Juridictions financières - Le Sénat renforce les droits du comptable de fait
Le Sénat a adopté le 5 juin, en première lecture, le projet de loi relatif à la Cour des comptes et aux chambres régionales des comptes (CRC). Il a introduit plusieurs amendements au texte voté par l'Assemblée nationale le 10 avril. Ces amendements intéressent principalement la procédure de gestion de fait, qui peut concerner aussi bien les élus locaux, ordonnateurs, que leurs agents.
Tout d'abord, à l'initiative du rapporteur du texte, Bernard Saugey, et contre l'avis du gouvernement, les sénateurs ont ramené de dix à cinq ans le délai de prescription de la gestion de fait lorsque sont en cause des comptables de fait (élus ou agents). Pour mémoire, ce délai était de trente ans avant l'intervention de la loi du 21 décembre 2001.
En deuxième lieu, à l'Article 8, le Sénat a entendu préciser les critères de fixation de l'amende à laquelle les comptables de fait peuvent être condamnés à l'issue de la procédure. Aujourd'hui, cette amende est calculée suivant "l'importance et la durée de la détention ou du maniement des deniers" (Article L.131-11 du Code des juridictions financières). Pour les sénateurs, ce montant doit tenir compte, certes, de ces critères, mais aussi "des circonstances dans lesquelles l'immixtion dans les fonctions de comptable public s'est produite, ainsi que du comportement et de la situation matérielle du comptable de fait".
Troisièmement, et toujours dans le sens d'une amélioration de la situation de la personne attraite devant la CRC, le Sénat a introduit un amendement permettant au comptable de fait d'obtenir la décharge de sa gestion, en cas de désaccord entre le ministère public et le magistrat du siège sur son cas, à l'expiration d'un délai de deux ans.
Enfin, le Sénat a réintroduit dans le projet la procédure actuelle de "déclaration d'utilité publique" des dépenses concernées par la gestion de fait, par l'assemblée délibérante de la collectivité locale.
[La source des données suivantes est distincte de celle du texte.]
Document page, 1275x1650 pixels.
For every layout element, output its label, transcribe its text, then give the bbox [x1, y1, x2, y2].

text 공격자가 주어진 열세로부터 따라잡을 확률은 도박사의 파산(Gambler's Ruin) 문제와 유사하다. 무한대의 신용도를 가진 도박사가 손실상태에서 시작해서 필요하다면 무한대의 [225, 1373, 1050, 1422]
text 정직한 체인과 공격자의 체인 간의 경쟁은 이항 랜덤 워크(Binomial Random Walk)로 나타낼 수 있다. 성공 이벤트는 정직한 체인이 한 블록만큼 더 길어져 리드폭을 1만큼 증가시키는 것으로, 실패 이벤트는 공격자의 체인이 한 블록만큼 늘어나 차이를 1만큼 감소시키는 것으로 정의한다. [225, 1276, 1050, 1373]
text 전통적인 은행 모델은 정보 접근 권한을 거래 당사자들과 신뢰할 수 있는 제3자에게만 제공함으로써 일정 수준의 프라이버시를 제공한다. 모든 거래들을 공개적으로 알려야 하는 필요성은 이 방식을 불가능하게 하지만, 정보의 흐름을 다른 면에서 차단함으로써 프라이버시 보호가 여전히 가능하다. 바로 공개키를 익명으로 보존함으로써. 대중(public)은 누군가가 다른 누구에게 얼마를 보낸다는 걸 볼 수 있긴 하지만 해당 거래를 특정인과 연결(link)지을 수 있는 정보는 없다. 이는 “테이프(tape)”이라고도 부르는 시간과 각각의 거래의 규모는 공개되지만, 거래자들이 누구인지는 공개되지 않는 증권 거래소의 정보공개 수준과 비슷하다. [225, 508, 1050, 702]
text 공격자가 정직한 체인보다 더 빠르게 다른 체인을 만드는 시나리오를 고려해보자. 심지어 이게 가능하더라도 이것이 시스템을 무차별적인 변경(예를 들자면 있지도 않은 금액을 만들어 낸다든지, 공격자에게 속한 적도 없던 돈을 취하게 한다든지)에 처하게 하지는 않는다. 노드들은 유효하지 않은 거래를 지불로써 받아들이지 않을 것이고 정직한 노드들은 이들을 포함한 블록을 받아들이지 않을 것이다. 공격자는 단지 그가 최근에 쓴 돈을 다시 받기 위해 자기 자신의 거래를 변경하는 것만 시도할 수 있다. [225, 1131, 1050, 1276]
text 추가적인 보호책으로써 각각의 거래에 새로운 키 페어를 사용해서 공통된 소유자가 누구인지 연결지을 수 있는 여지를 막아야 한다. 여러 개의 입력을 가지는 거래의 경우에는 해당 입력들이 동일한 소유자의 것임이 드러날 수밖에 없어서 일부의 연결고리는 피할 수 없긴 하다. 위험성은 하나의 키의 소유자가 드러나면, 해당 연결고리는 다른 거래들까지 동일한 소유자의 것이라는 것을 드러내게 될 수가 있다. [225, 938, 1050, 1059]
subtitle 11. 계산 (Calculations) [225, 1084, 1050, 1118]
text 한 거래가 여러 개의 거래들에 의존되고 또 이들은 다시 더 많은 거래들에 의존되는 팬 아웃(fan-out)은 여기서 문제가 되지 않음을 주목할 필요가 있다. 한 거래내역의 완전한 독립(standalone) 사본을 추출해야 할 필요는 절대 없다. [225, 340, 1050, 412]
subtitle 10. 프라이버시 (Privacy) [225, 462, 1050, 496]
L'Assemblée nationale avait pourtant, à l'unanimité, supprimé cette formalité (en la remplaçant par un simple avis facultatif) au motif qu'elle ralentissait la procédure sans apporter de garanties au justiciable (puisque la CRC n'est jamais tenue de suivre la déclaration de la collectivité). Pour justifier cette réhabilitation de la procédure de déclaration d'utilité publique, les sénateurs ont évoqué le risque que les CRC procèdent, en son absence, à un contrôle d'opportunité des dépenses.
Philippe Bluteau, avocat
Référence :Projet de loi relatif à la Cour des comptes et aux Chambres régionales des comptes, adopté par le Sénat en première lecture (petite loi).